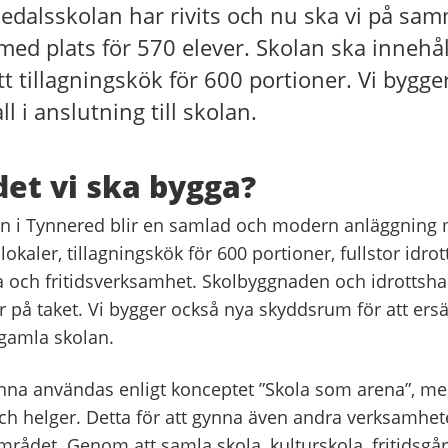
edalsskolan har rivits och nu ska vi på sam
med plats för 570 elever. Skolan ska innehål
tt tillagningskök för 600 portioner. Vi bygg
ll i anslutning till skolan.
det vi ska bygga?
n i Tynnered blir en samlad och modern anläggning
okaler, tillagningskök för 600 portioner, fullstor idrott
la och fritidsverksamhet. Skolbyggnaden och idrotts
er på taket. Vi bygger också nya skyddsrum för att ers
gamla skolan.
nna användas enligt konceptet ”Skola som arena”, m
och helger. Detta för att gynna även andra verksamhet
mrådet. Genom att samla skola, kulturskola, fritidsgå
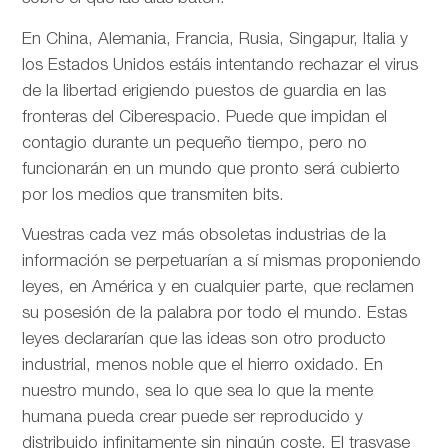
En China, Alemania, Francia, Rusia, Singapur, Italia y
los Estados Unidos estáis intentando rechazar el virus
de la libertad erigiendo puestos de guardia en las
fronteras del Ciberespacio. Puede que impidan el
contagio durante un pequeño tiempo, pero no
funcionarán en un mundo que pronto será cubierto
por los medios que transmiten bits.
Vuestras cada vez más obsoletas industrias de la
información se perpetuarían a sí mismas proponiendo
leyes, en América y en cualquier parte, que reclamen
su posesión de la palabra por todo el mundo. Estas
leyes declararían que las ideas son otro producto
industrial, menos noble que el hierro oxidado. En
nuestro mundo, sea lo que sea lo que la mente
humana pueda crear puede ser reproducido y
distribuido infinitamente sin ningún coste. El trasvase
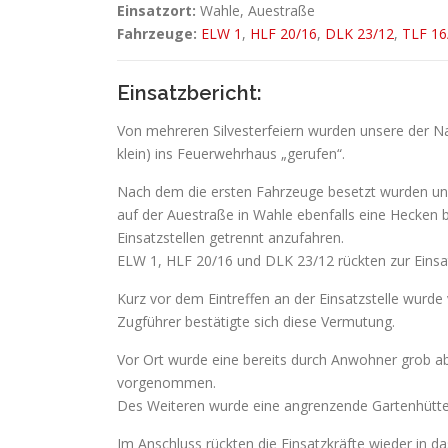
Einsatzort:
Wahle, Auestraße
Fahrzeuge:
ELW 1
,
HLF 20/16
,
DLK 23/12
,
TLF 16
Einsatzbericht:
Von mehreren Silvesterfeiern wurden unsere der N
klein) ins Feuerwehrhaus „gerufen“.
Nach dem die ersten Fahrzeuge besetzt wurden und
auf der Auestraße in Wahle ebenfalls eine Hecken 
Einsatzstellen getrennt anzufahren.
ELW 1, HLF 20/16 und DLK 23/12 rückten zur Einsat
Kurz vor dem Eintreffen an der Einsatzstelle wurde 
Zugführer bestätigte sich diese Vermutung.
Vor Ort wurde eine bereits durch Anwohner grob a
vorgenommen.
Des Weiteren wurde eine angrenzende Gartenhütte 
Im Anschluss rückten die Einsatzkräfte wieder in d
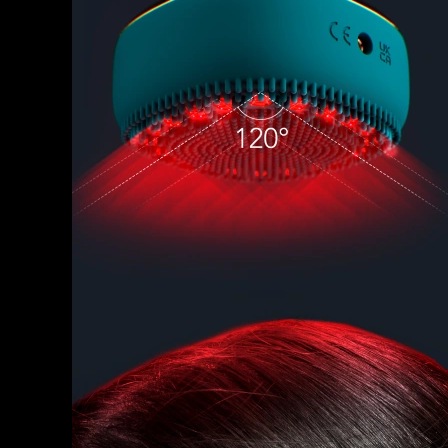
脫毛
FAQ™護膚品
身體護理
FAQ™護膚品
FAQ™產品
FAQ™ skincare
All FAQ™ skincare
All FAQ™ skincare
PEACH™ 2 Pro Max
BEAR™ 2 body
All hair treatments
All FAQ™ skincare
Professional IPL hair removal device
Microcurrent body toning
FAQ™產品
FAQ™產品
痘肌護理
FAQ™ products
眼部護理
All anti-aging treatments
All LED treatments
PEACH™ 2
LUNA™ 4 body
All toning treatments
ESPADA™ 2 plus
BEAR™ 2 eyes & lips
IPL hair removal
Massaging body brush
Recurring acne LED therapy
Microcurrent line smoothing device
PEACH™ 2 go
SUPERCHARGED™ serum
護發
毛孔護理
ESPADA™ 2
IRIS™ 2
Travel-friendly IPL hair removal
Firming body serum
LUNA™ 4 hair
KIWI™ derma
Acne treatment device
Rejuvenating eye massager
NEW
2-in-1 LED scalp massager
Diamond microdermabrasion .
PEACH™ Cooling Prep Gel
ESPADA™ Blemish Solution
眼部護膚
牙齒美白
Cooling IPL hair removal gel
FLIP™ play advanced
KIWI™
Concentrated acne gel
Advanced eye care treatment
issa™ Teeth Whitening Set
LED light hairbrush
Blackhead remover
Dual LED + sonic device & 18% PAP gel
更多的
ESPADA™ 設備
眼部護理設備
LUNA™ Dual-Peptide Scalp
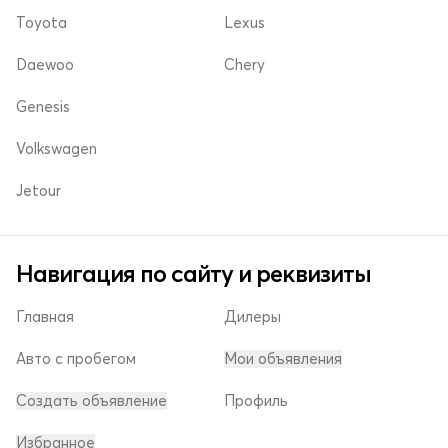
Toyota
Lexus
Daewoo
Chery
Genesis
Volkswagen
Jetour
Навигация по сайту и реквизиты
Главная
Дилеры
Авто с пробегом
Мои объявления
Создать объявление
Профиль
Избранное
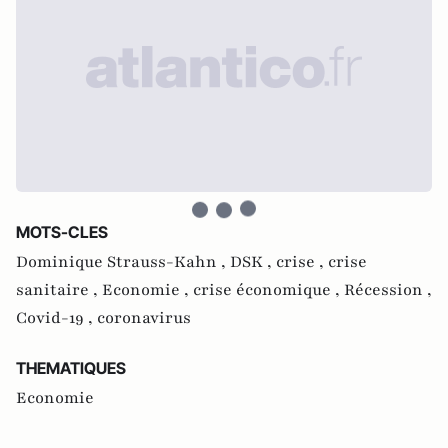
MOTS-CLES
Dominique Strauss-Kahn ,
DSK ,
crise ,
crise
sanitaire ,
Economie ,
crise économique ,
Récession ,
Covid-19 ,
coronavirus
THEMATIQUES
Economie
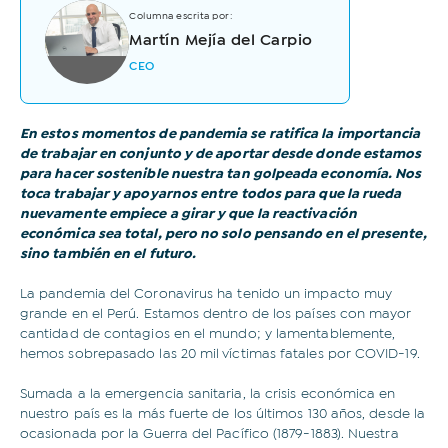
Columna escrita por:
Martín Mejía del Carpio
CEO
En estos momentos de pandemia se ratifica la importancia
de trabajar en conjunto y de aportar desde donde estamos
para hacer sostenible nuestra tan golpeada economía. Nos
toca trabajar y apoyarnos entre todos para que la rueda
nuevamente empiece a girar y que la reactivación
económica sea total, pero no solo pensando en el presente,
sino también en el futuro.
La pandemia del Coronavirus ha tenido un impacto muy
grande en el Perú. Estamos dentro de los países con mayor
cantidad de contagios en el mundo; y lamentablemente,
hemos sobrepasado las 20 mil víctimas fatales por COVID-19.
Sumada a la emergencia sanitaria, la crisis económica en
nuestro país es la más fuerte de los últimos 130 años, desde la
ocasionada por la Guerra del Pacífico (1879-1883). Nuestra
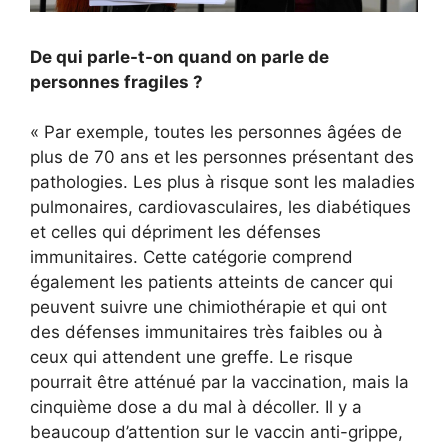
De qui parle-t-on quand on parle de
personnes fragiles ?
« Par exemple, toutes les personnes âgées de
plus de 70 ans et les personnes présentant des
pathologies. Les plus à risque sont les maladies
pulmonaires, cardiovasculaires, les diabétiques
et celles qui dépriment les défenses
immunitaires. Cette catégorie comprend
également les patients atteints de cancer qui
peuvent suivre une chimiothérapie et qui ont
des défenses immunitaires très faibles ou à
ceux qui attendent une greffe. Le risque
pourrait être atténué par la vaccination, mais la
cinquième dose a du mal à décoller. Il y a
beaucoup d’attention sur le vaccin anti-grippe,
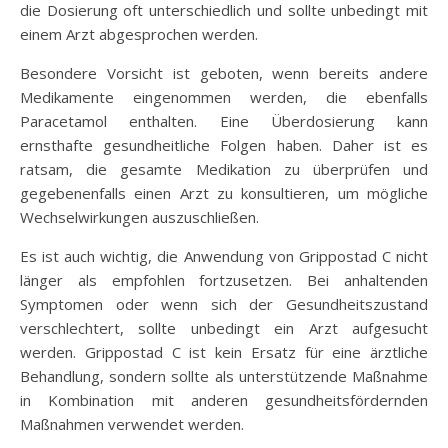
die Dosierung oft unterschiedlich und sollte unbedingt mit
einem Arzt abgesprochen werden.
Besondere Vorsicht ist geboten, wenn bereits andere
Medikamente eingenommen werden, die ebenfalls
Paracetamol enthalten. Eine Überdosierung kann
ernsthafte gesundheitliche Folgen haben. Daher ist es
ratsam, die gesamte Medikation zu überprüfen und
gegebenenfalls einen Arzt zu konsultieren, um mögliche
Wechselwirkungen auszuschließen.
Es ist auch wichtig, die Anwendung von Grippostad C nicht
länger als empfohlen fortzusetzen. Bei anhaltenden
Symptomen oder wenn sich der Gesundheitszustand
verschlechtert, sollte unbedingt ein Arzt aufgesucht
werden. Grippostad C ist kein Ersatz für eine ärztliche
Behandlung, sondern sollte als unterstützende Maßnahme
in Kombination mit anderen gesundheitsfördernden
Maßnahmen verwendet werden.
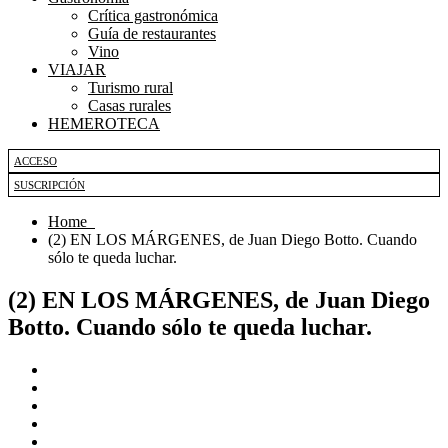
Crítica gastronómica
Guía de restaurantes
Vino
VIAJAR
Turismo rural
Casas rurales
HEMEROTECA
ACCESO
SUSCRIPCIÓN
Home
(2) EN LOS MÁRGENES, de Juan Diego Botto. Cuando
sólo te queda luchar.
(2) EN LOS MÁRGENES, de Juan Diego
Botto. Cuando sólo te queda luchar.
########################################
** REQUIRED ACTION **
Go through the data and show each line that holds "queda".

** RESPONSE TO THE TASK **
sólo te queda luchar.
Botto. Cuando sólo te queda luchar.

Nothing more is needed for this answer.